The Bears’ victory behind Brian Hoyer makes for great fodder. It’s exactly what hot takes need to exist and thrive.
The Bears’ backup quarterback played well and won, while maligned starter Jay Cutler, whom some national talking heads love to hate, sat with a sprained right throwing thumb.
But hold on.
The Bears beat the Lions.
It’s a win that might have been a long-time coming for the Bears, who had lost six consecutive games to their divisional rival before Sunday. But the Bears’ 17-14 victory at Soldier Field provided plenty of examples for the why the Lions are still … well, the Lions.
Hoyer’s victory shouldn’t scream quarterback controversy, though some will make it that. The Bears found the end zone twice against a below-average defense that was missing two key starters.
Hoyer, a 30-year-old veteran with starts for four teams over the last four seasons, knows the talk is coming, though.
Everyone loves the backup quarterback.
And Hoyer smirked and chuckled when asked how he would handle his role in the coming days.
“My role is to do whatever is asked of me,” said Hoyer, who was 28-for-36 passing for 302 yards, two touchdowns and a 120.1 passer rating.
“Today, I’m going to enjoy the victory. Whatever they say to me [Monday], then that’s what I’m going to prepare to do. That’s being a professional about it.
“That’s one thing I’ve learned through the tough situations that I’ve been through. Just be a pro. Whatever they ask of me, that’s what I’m paid to do and that’s what I’m going to go out there and do.”
Hoyer still deserves credit for his performance. He was efficient and composed, whereas Lions quarterback Matthew Stafford (23-for-36, 213 yards, two interceptions) was out of sorts. Hoyer made quick throws and reads, spreading the ball around and connecting with seven receivers.
And certainly there are reasons to believe in Hoyer. Teammates praise his leadership and poise. His dart to receiver Eddie Royal while on the move for the Bears’ first score was impressive. It’s apparent that Hoyer has a good rapport with offensive coordinator Dowell Loggains, too.
“Everything he can do, he’s doing,” said tight end Zach Miller, who caught a six-yard touchdown pass in the third quarter.
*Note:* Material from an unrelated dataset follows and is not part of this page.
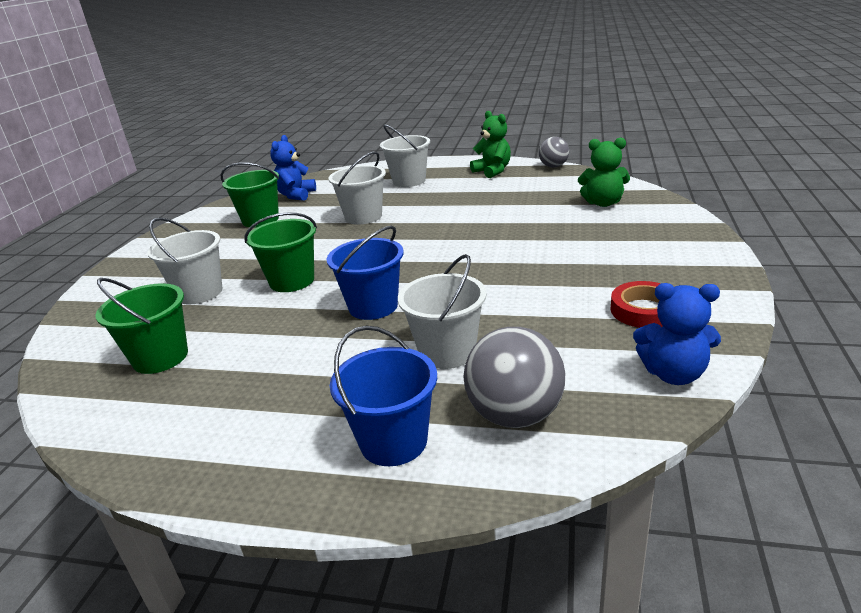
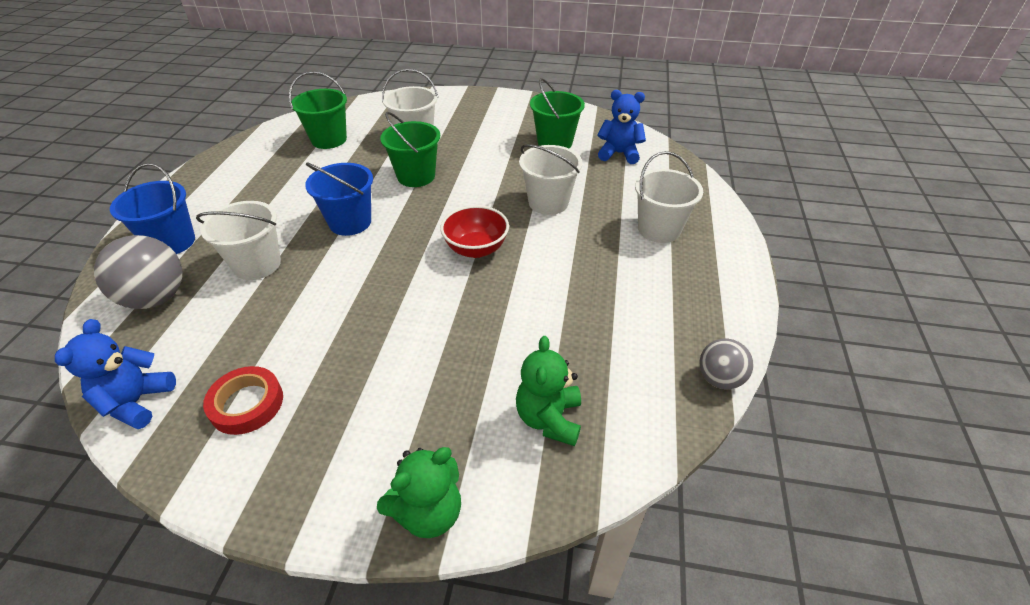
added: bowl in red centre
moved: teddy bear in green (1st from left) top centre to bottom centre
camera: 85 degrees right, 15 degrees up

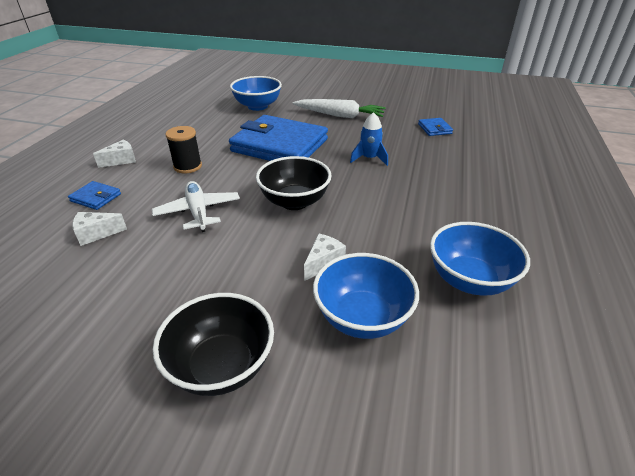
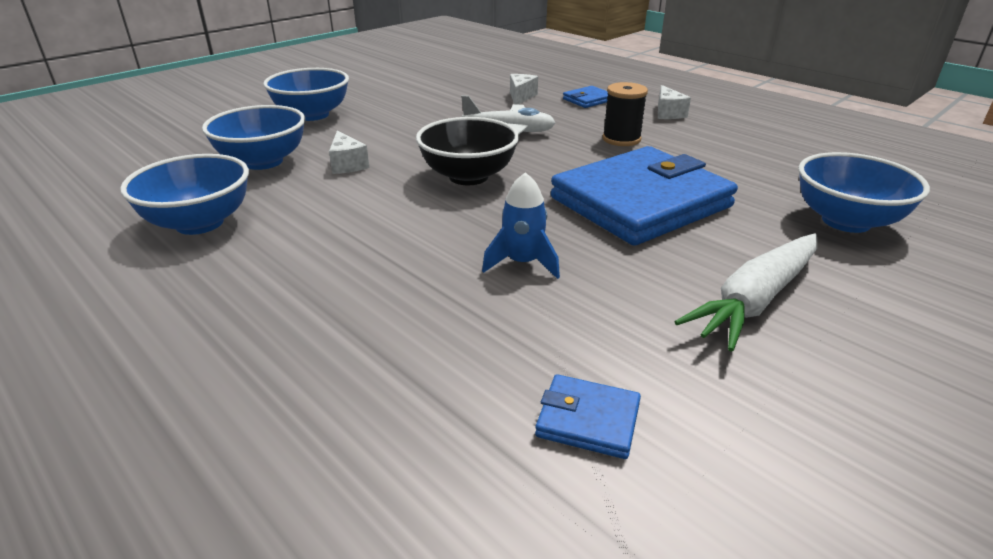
recoloured: bowl in black (1st from left) bottom centre to bowl in blue (3rd from left) top left
camera: 120 degrees right, 5 degrees down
But as a unit, the offense put together its best performance this season, even though penalties and mistakes limited their point total.
Hoyer benefitted from rookie back Jordan Howard’s productive day and a healthy dose of play-action passes. The offensive line also held up against the Lions’ pass rush, which was missing top threat Ziggy Ansah.
“We executed,” coach John Fox said. “The problem in the first three games was that we didn’t execute for 60 minutes. It helps when you do that.”
Right now, Hoyer executes the offense better than Cutler because he’s healthy.
Cutler wasn’t wearing a brace on his thumb, but until he can firmly grip the ball and throw it in his typical strong-armed fashion, Hoyer should start.
Some folks will like that, and Fox isn’t bound to Cutler as former coach Marc Trestman was. But a full-blown quarterback controversy requires more than a win over the Lions.